**Your instructions:** With the first line as the start and the line containing "brown stain highlights" as the end, write out every line of the records exactly.

**Material provided:**
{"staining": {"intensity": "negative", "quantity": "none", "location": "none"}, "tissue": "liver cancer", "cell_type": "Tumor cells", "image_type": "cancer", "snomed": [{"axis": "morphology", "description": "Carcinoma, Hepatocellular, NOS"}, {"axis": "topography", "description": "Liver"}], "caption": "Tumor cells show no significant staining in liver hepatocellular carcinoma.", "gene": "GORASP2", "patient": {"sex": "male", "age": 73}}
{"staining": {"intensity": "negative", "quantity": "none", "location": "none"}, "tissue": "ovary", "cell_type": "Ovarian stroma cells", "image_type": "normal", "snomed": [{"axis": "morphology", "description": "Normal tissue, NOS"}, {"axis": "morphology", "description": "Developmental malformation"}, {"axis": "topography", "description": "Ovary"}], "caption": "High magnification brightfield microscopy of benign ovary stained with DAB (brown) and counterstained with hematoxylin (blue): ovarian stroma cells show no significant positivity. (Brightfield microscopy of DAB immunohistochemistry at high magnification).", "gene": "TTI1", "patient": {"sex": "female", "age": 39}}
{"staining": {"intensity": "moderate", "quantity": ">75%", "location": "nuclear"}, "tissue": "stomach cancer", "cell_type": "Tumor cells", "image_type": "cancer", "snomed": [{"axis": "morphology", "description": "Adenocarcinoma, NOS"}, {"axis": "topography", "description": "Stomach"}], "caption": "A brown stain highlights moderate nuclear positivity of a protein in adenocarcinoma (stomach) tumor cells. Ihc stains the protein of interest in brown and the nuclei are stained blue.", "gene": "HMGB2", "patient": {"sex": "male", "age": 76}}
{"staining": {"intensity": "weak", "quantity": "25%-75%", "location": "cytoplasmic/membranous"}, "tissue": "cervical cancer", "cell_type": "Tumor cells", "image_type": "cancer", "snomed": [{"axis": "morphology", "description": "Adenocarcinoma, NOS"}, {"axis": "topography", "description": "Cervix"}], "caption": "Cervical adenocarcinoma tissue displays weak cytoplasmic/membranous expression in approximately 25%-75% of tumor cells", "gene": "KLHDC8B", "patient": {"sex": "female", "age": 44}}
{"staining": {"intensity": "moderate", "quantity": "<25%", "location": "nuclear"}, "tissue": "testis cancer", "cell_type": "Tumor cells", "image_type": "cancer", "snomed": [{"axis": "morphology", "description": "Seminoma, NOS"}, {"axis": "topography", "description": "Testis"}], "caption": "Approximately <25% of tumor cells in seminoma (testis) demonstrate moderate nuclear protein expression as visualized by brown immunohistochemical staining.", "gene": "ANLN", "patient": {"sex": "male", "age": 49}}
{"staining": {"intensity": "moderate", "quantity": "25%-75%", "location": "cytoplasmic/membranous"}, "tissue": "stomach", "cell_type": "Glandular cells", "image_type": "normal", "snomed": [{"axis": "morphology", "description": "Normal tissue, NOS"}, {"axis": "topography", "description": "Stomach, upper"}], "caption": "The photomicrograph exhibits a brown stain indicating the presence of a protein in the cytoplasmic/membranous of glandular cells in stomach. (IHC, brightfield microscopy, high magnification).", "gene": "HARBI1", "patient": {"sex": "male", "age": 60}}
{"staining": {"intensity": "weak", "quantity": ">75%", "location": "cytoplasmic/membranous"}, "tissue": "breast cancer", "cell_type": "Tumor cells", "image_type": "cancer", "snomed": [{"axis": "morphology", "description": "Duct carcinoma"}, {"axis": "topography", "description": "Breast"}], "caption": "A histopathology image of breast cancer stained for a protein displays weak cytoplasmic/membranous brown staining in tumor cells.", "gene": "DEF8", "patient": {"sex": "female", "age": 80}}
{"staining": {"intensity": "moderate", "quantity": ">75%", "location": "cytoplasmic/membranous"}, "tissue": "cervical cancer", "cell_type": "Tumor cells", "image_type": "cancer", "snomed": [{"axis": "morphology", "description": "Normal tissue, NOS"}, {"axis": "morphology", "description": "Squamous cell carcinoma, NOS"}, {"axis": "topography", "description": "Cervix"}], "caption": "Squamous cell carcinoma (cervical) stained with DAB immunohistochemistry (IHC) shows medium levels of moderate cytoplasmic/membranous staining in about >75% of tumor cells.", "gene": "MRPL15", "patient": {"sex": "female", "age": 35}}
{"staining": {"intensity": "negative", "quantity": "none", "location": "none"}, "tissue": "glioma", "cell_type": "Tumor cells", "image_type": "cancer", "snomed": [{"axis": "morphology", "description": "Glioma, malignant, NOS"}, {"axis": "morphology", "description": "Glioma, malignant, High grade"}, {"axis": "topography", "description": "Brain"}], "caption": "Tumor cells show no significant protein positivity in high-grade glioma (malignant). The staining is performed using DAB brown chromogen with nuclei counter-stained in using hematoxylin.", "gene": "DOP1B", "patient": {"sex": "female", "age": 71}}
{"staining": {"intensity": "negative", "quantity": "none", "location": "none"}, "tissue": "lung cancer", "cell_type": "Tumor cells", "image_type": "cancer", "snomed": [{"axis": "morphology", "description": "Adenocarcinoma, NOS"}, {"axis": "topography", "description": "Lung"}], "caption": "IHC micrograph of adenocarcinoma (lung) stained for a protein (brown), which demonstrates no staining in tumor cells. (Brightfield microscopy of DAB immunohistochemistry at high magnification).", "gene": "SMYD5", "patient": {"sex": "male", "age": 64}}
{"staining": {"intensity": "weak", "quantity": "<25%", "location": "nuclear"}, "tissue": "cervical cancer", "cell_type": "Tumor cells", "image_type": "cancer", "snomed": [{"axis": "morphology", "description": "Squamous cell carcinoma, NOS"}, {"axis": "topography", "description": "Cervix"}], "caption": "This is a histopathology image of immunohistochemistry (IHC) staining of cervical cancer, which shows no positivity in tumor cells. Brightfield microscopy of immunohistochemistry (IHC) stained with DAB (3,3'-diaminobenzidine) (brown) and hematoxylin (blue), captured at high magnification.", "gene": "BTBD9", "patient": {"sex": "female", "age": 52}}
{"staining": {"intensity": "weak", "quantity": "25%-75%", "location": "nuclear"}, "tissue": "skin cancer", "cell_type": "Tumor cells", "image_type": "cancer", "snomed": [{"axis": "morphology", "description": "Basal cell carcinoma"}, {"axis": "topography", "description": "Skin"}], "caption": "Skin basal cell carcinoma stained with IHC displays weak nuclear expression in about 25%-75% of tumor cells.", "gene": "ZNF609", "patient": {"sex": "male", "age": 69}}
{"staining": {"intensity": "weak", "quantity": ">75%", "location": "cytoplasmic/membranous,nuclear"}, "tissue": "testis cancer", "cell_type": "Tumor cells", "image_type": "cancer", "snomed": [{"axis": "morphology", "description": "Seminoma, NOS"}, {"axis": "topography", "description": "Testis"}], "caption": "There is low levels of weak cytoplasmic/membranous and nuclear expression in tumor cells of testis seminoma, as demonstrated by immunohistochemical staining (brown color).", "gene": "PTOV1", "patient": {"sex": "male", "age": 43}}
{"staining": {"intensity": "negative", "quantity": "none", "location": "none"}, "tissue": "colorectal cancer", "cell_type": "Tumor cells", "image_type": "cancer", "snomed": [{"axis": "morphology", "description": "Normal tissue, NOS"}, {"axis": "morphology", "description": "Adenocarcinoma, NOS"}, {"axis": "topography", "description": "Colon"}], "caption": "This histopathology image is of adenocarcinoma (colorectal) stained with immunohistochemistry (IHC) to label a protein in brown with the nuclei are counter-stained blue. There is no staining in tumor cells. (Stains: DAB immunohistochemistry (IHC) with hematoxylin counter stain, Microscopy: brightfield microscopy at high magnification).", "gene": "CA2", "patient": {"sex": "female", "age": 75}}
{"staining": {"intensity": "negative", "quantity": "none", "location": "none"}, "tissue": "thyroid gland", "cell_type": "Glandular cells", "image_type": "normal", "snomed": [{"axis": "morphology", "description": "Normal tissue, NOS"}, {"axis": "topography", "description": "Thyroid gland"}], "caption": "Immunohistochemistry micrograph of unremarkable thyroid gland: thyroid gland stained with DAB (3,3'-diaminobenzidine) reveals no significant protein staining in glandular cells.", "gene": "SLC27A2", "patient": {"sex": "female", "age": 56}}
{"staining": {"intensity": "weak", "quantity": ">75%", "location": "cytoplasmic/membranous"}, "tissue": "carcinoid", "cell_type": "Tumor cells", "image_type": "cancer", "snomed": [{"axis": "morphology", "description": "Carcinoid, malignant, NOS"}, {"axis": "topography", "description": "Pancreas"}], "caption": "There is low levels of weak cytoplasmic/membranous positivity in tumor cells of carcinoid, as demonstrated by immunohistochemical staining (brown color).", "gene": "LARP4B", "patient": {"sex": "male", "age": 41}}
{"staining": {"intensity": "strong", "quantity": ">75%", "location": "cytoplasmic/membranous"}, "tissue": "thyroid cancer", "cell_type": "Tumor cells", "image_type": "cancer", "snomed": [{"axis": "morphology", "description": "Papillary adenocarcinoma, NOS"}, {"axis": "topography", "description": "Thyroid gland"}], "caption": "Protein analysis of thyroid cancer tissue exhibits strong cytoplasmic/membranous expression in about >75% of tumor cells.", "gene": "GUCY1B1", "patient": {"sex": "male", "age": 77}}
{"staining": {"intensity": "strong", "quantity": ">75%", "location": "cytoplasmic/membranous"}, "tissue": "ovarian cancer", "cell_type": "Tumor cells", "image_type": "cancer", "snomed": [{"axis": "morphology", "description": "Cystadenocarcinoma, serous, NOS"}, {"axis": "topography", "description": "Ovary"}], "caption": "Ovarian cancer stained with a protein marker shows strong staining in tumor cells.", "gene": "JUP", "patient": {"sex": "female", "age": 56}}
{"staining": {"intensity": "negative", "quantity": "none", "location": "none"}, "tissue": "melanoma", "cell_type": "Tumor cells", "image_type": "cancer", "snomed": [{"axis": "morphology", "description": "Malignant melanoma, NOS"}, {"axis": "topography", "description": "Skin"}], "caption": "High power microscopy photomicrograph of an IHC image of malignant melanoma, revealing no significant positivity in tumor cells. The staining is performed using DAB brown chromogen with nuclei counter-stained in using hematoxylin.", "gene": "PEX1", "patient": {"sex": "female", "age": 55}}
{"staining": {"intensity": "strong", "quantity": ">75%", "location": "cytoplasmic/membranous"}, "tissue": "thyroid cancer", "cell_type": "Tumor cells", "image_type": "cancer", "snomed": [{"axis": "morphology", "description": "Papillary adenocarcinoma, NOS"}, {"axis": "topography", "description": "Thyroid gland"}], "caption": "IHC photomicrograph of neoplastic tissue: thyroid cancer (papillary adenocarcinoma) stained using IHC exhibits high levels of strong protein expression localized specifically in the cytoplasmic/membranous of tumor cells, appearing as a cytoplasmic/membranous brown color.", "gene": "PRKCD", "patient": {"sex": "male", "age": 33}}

**Response to the task:**
{"staining": {"intensity": "negative", "quantity": "none", "location": "none"}, "tissue": "liver cancer", "cell_type": "Tumor cells", "image_type": "cancer", "snomed": [{"axis": "morphology", "description": "Carcinoma, Hepatocellular, NOS"}, {"axis": "topography", "description": "Liver"}], "caption": "Tumor cells show no significant staining in liver hepatocellular carcinoma.", "gene": "GORASP2", "patient": {"sex": "male", "age": 73}}
{"staining": {"intensity": "negative", "quantity": "none", "location": "none"}, "tissue": "ovary", "cell_type": "Ovarian stroma cells", "image_type": "normal", "snomed": [{"axis": "morphology", "description": "Normal tissue, NOS"}, {"axis": "morphology", "description": "Developmental malformation"}, {"axis": "topography", "description": "Ovary"}], "caption": "High magnification brightfield microscopy of benign ovary stained with DAB (brown) and counterstained with hematoxylin (blue): ovarian stroma cells show no significant positivity. (Brightfield microscopy of DAB immunohistochemistry at high magnification).", "gene": "TTI1", "patient": {"sex": "female", "age": 39}}
{"staining": {"intensity": "moderate", "quantity": ">75%", "location": "nuclear"}, "tissue": "stomach cancer", "cell_type": "Tumor cells", "image_type": "cancer", "snomed": [{"axis": "morphology", "description": "Adenocarcinoma, NOS"}, {"axis": "topography", "description": "Stomach"}], "caption": "A brown stain highlights moderate nuclear positivity of a protein in adenocarcinoma (stomach) tumor cells. Ihc stains the protein of interest in brown and the nuclei are stained blue.", "gene": "HMGB2", "patient": {"sex": "male", "age": 76}}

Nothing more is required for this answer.